**Activity**
Convert the stretch from the line containing "If you take a look at this tachometer, how" through the end of the records below into a numbered list, skipping blank lines and leaving the pictures out.

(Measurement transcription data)
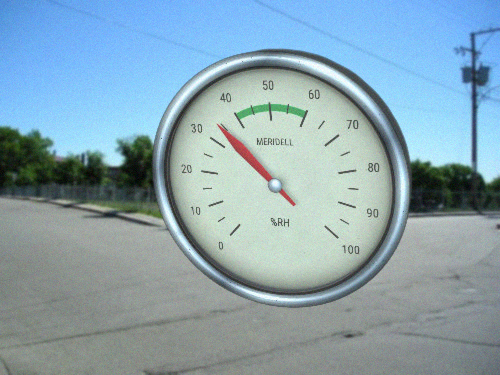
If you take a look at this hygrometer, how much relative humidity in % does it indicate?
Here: 35 %
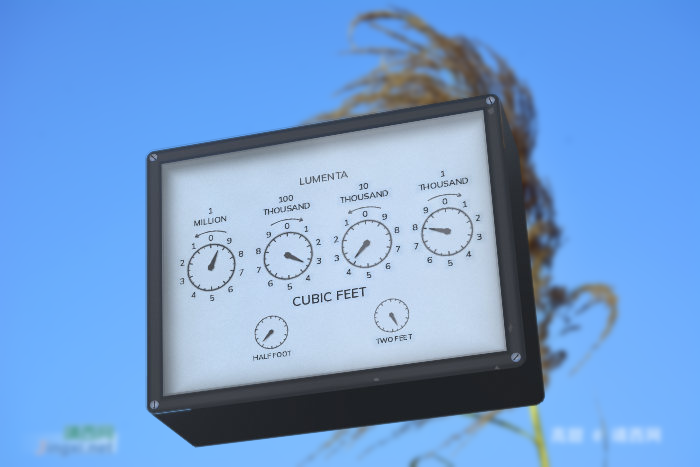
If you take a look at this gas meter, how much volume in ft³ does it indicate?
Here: 933800 ft³
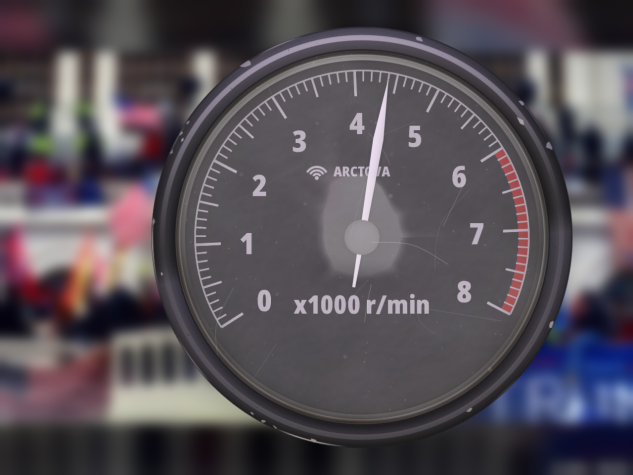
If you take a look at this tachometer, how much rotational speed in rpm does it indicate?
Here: 4400 rpm
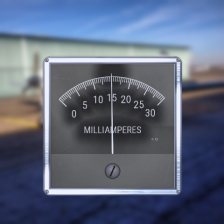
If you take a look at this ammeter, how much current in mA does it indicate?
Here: 15 mA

**Result below**
1. If you take a look at this tachometer, how much rotational speed in rpm does it indicate?
2. Here: 4400 rpm
3. If you take a look at this ammeter, how much current in mA does it indicate?
4. Here: 15 mA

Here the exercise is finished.